When I went to bed last night, I was hoping to wake up feeling a little lighter. But that's not the case. As I perused the many CV's I received in the last week, I couldn't decide whether I even wanted to post anything today. I mean whose reading blogs anyway? But when I came across the CV below, I felt it necessary and relevant to find this person a job, because God knows, we need more people doing this kind of work. I will only post this CV today because of the miasma of dispair that this week has resulted in. I know it's a little dramatic, but I'll post the other two CV's on Monday.

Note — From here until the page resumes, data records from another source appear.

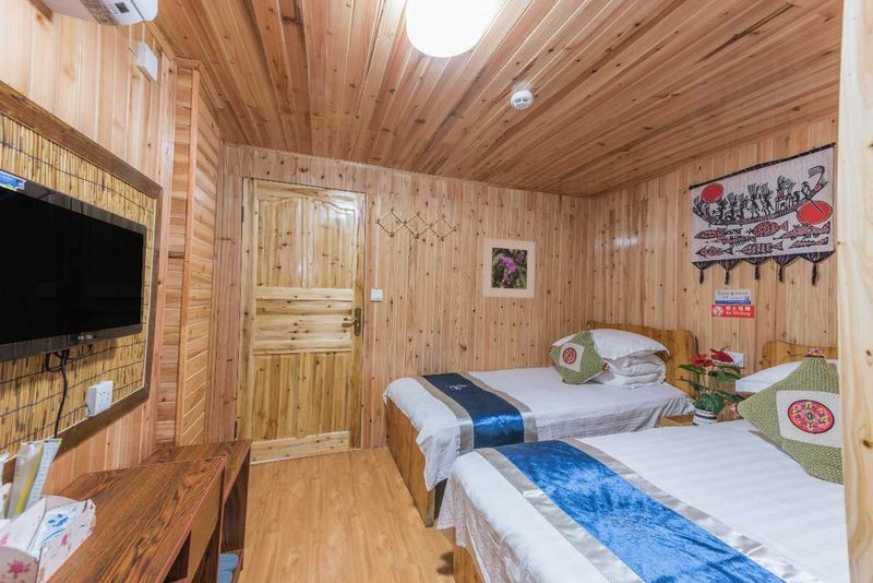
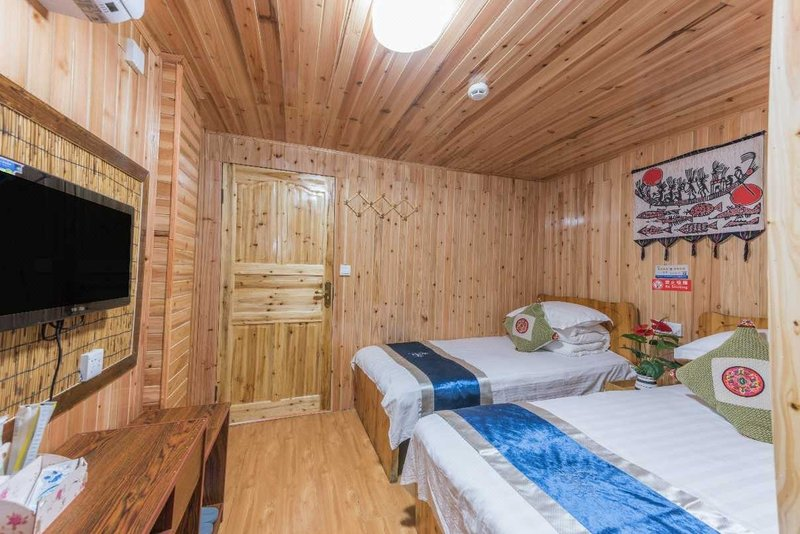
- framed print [481,237,536,299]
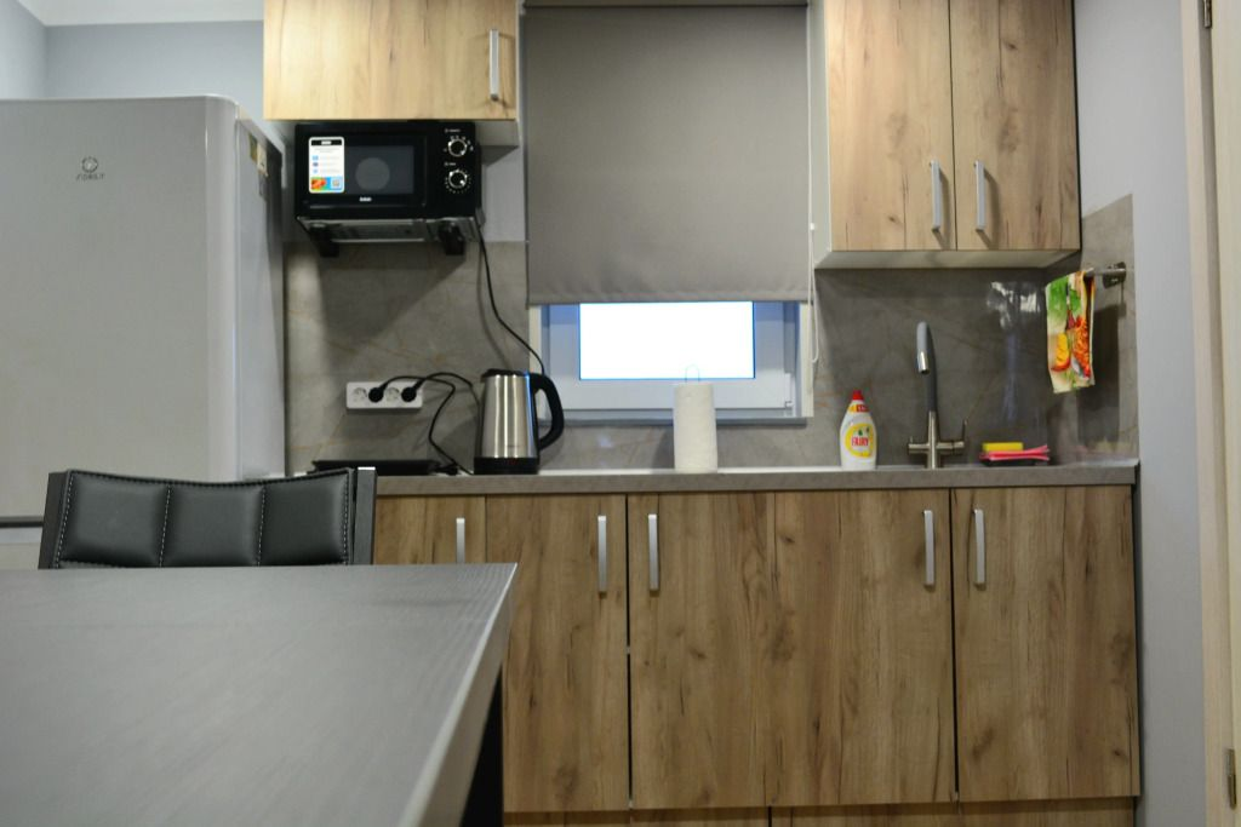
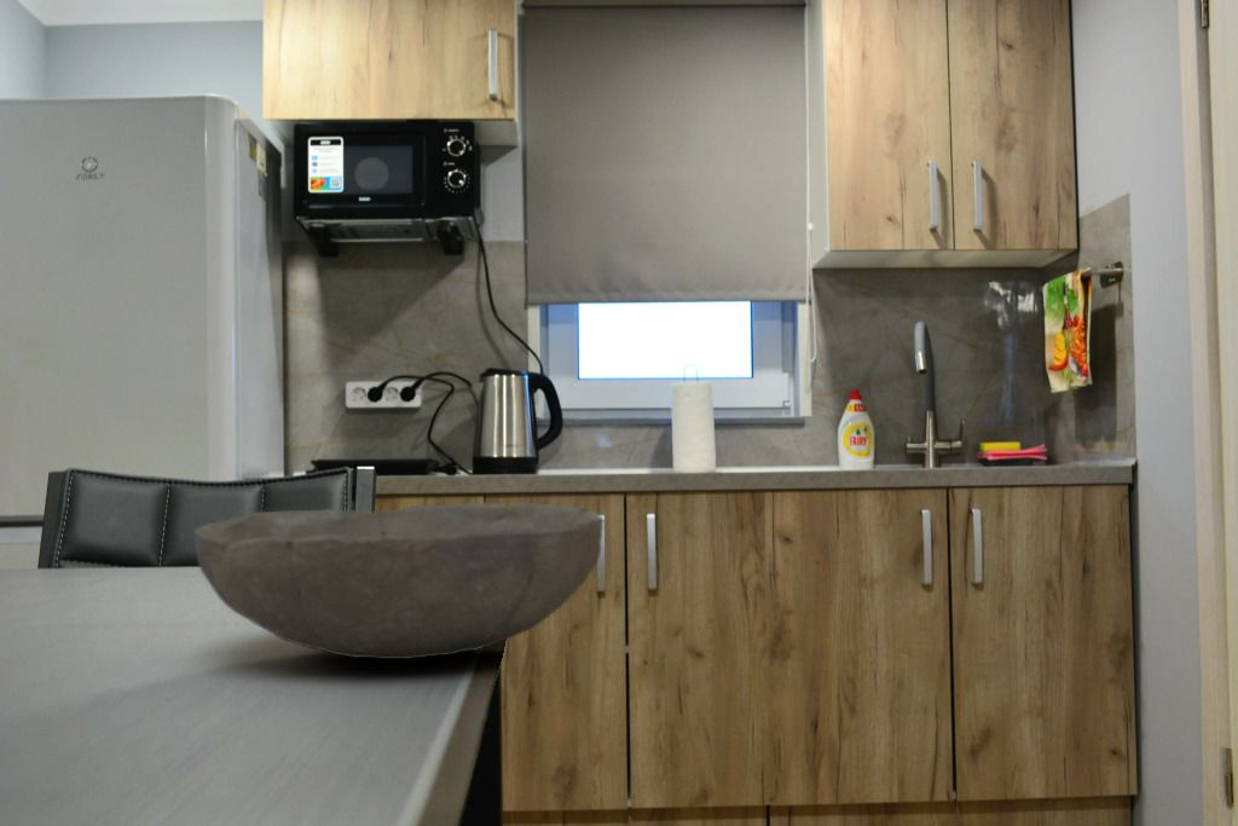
+ bowl [192,502,604,660]
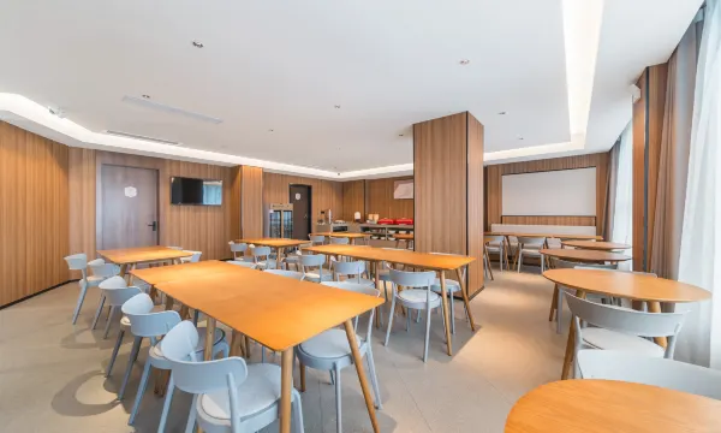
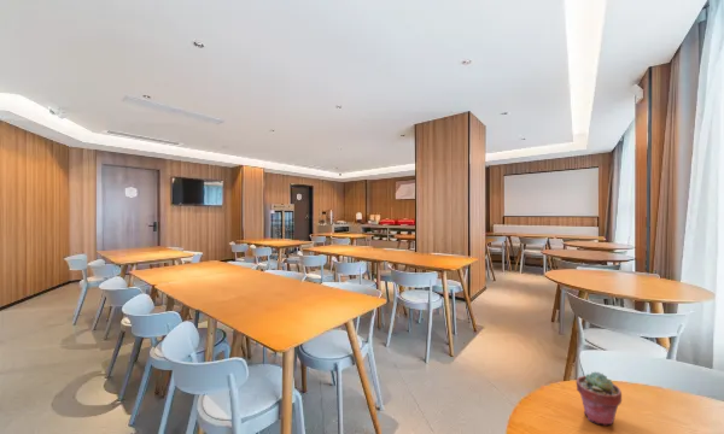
+ potted succulent [576,370,623,427]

This CV belongs to a female lawyer who has a lot of experience in that she's worked in some of the top firms in South Africa and abroad, but she actually really wants to do legal work for NGO's. Her work as a Gender Based Violence and Health Attorney as well as her research and advocacy in Aids Research in the last 2 years is the kind of work she seeks. To contact the person this CV belongs to, please send an email to firstname.lastname@example.org
Nationality: South African
2002 University of Port Elizabeth - LLB (Bachelor of Laws) Degree
2003 University of Port Elizabeth - School for Legal Practice, Post Graduate Diploma
2005 - 2006 University of Cape Town - LLM (Master of Laws) Degree in Shipping Law
2004 - 2005 Hofmeyr, Herbstein & Gihwala - 2 year Articles of Clerkship
2005 High Court of South Africa - Admission as an Attorney
2006 Bowman Gilfillan Cape Town - Junior Associate, Maritime and Transport Dpt;
Women's International Shipping and Trading Association - Executive Committee Member,
2007 Secondment to Holland and Knight, New York, USA - Foreign Lawyer, International
Trainee Program - Conducint legal research and providing legal opinions and attending
UNCITRAL debates at the United Nations representing South Africa.

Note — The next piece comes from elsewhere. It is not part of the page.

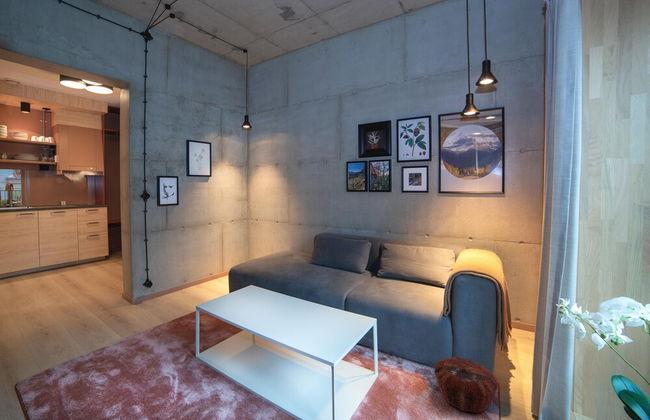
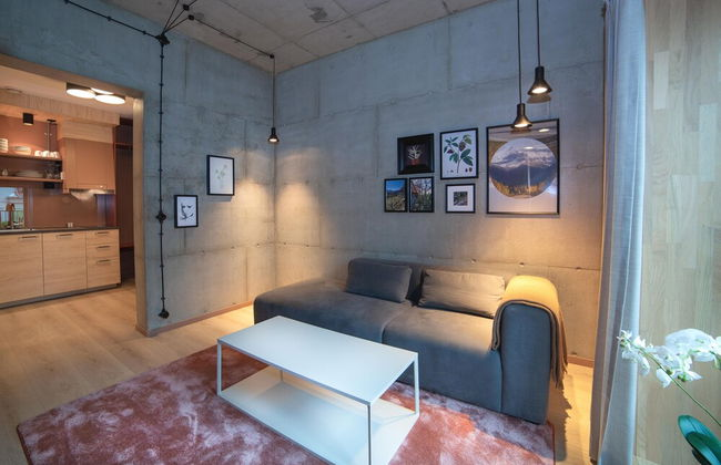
- woven basket [433,356,499,414]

2008 Maritime Lawyers' Associate, Executive Committee Member of Cape Town Chapter
2008 - 2009 Bowman Gilfillan, Cape Town - Promotion to Senior Associate, Maritime and Transport
2009 - 2010 Diko Loss Adjustors: Liability Specialist
2010 - 2011 Associate Attorney at Shepstone and Wylie
2011 Gender Based Violence and Health Attorney at Women's Legal Centre -
The position entailed attending Court cases related to discrimination based on sexual
orientation, facilitating training with health-care personnel and consellors on the Domestic
Violence Act and Sexual Offenses Act, making submissions to various partner
organisations on issues related to sexual and reproductive rights including those of
marginalised groups, facilitating community workshops on gender-based violence and
sexual and reproductive health rights, giving legal advice to women on gender based
violence and sexual and reproductive health rights.

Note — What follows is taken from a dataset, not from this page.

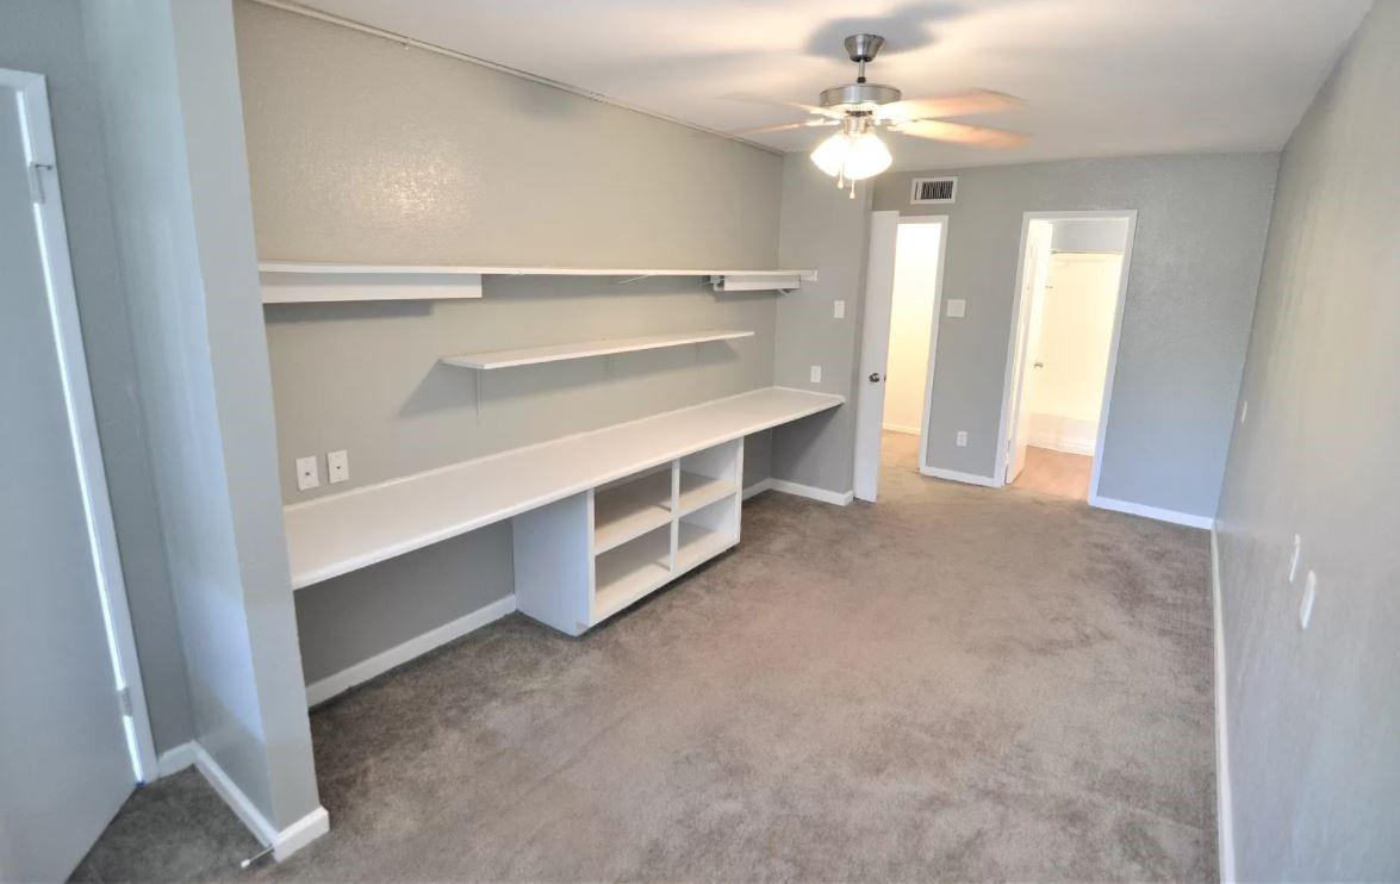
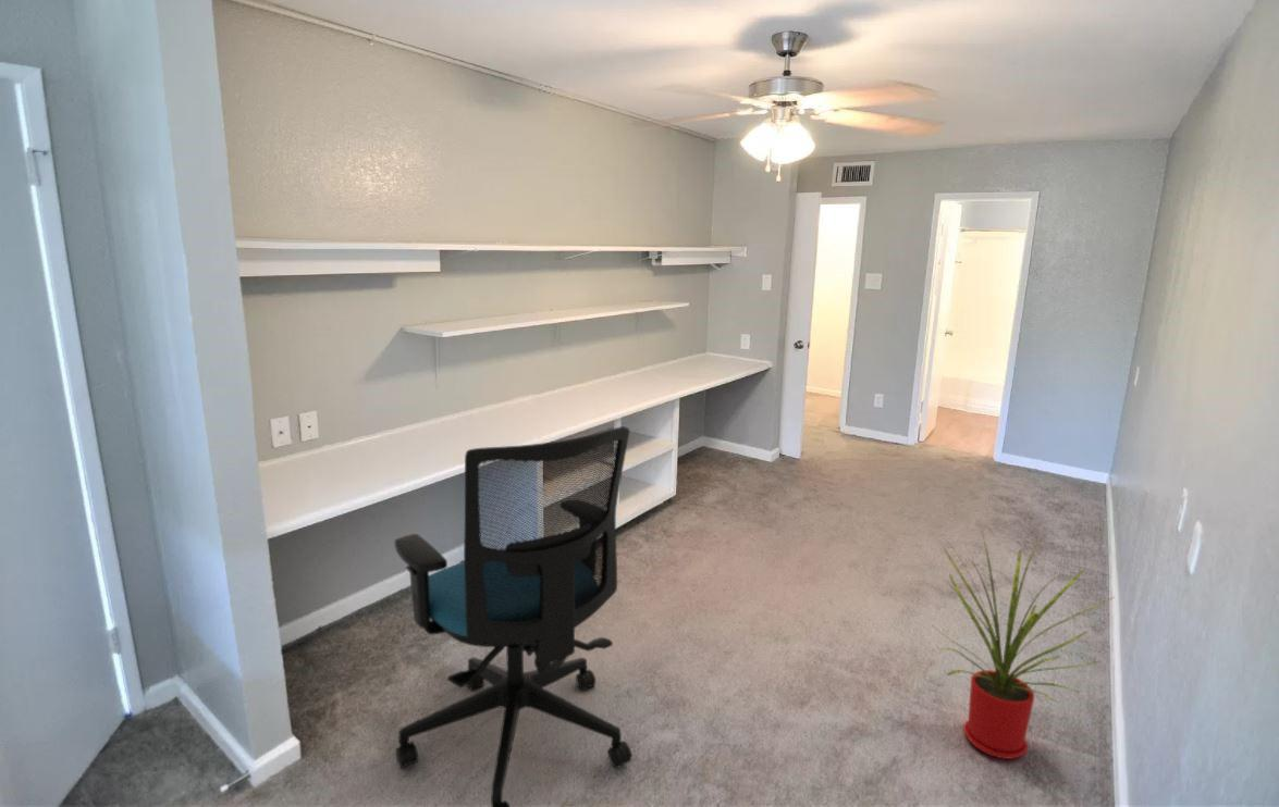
+ house plant [933,527,1117,760]
+ office chair [394,425,632,807]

2011 Executive Committee Member of Team Building Team: Women's Legal Centre
2012 Aids Legal Network - Advocacy and Policy Researcher -
The position entailed community dialogues with women and men to address gender and
power imbalances and the role these play in the vulnerability of women, girls and boys to
HIV infection and violence. Administering questionnaires in communities to research the
impact of stigma, discrimination and gender violence on women, girls and boys living with
HIV. Conducting policy research and publishing legal articles. Facilitating workshops
regarding HIV prevention needs for women and girls. Capacity building and mobilizing
women in communities to form task teams. Preparing workshop material based on health
legislation including but not limited to HIV counselling and testing policy guidelines,
WHO testing guidelines, the National Strategic Plan on HIV, National Health Act,
Domestic Violence Act and Sexual Offenses amongst others.